-- Activity --
The output is the lines below from the one with "81: (298, 7)" through the one with "101: (304, 100)", both included, printed exactly and with no other line.

-- Records to use --
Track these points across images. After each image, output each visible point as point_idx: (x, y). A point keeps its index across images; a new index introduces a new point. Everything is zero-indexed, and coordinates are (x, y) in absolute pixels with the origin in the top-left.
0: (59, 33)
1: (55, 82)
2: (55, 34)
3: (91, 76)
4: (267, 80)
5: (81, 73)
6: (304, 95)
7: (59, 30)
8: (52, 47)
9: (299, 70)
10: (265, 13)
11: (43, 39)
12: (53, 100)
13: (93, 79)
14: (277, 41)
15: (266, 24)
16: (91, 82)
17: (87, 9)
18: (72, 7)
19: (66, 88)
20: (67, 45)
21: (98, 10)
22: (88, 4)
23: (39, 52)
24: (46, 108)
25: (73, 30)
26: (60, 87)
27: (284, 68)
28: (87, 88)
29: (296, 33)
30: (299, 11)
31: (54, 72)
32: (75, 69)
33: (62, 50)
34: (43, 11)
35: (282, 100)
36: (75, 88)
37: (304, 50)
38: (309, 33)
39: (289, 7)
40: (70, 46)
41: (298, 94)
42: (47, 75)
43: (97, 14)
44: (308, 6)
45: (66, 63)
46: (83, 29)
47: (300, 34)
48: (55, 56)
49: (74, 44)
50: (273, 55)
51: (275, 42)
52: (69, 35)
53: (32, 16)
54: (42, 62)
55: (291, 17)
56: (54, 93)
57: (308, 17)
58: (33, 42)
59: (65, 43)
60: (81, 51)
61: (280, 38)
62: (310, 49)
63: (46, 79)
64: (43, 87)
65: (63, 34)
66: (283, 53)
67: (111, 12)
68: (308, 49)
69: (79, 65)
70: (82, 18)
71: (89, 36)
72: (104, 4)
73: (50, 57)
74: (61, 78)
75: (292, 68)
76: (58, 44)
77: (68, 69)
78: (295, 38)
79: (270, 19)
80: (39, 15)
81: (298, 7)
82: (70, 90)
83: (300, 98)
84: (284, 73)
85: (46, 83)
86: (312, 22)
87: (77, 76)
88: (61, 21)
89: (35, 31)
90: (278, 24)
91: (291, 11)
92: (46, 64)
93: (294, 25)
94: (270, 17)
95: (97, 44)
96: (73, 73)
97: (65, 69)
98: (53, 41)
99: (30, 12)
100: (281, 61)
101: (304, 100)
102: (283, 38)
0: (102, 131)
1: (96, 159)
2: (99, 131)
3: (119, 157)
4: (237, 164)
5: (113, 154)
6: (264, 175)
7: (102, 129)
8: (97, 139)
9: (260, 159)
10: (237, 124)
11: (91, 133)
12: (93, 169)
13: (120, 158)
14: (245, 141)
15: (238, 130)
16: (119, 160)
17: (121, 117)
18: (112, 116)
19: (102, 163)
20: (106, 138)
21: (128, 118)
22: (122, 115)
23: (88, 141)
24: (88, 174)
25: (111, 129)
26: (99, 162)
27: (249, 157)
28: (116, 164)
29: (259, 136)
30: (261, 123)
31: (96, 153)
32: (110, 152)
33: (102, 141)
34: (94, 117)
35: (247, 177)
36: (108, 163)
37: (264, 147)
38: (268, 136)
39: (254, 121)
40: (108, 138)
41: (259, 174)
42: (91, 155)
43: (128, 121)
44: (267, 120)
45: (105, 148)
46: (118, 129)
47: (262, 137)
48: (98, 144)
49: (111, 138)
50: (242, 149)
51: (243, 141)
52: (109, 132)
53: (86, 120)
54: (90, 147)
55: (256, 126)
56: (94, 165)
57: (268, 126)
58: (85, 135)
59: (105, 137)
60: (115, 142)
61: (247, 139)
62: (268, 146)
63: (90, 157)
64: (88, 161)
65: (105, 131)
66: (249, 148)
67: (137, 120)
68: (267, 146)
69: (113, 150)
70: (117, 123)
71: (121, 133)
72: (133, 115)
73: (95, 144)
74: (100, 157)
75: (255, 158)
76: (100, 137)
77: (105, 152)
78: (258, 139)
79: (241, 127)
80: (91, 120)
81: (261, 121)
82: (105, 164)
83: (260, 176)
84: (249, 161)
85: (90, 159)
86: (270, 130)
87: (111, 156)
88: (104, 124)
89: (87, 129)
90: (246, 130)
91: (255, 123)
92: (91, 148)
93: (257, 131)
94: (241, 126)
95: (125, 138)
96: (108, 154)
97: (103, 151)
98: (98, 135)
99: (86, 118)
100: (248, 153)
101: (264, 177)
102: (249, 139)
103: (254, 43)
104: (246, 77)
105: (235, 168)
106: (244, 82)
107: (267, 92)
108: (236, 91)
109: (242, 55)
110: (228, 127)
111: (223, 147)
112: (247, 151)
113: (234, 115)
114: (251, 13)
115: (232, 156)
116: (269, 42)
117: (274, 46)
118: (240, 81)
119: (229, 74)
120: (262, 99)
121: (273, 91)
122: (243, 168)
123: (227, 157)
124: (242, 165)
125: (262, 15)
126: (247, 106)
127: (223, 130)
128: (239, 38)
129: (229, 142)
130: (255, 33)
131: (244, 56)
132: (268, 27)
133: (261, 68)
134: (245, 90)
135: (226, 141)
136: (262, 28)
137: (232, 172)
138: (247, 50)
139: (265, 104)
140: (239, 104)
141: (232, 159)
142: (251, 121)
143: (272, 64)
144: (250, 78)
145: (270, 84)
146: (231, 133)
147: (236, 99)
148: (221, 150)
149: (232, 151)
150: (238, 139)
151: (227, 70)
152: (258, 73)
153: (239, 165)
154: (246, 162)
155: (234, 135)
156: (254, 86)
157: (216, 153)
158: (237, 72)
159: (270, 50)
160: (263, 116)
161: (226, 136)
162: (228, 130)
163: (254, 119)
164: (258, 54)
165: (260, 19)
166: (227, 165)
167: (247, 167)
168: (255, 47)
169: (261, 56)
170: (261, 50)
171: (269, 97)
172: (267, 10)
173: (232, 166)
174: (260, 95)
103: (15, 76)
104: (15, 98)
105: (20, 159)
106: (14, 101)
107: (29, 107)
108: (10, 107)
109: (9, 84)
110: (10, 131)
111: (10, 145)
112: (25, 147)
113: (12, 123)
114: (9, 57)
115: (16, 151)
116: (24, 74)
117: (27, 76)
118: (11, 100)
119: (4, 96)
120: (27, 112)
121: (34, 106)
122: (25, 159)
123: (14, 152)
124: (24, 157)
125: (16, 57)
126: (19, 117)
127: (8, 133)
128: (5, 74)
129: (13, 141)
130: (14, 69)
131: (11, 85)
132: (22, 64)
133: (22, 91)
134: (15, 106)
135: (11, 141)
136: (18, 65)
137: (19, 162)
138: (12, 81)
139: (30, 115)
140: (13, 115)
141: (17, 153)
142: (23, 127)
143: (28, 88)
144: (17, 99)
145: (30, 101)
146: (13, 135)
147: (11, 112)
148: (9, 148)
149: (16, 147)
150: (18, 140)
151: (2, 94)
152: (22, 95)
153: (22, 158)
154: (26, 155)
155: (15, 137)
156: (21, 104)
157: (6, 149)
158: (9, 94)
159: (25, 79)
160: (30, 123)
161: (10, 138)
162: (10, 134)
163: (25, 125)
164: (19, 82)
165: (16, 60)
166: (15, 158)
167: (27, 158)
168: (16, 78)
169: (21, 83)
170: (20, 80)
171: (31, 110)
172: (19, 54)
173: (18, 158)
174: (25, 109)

-- Exercise answer --
81: (298, 7)
82: (70, 90)
83: (300, 98)
84: (284, 73)
85: (46, 83)
86: (312, 22)
87: (77, 76)
88: (61, 21)
89: (35, 31)
90: (278, 24)
91: (291, 11)
92: (46, 64)
93: (294, 25)
94: (270, 17)
95: (97, 44)
96: (73, 73)
97: (65, 69)
98: (53, 41)
99: (30, 12)
100: (281, 61)
101: (304, 100)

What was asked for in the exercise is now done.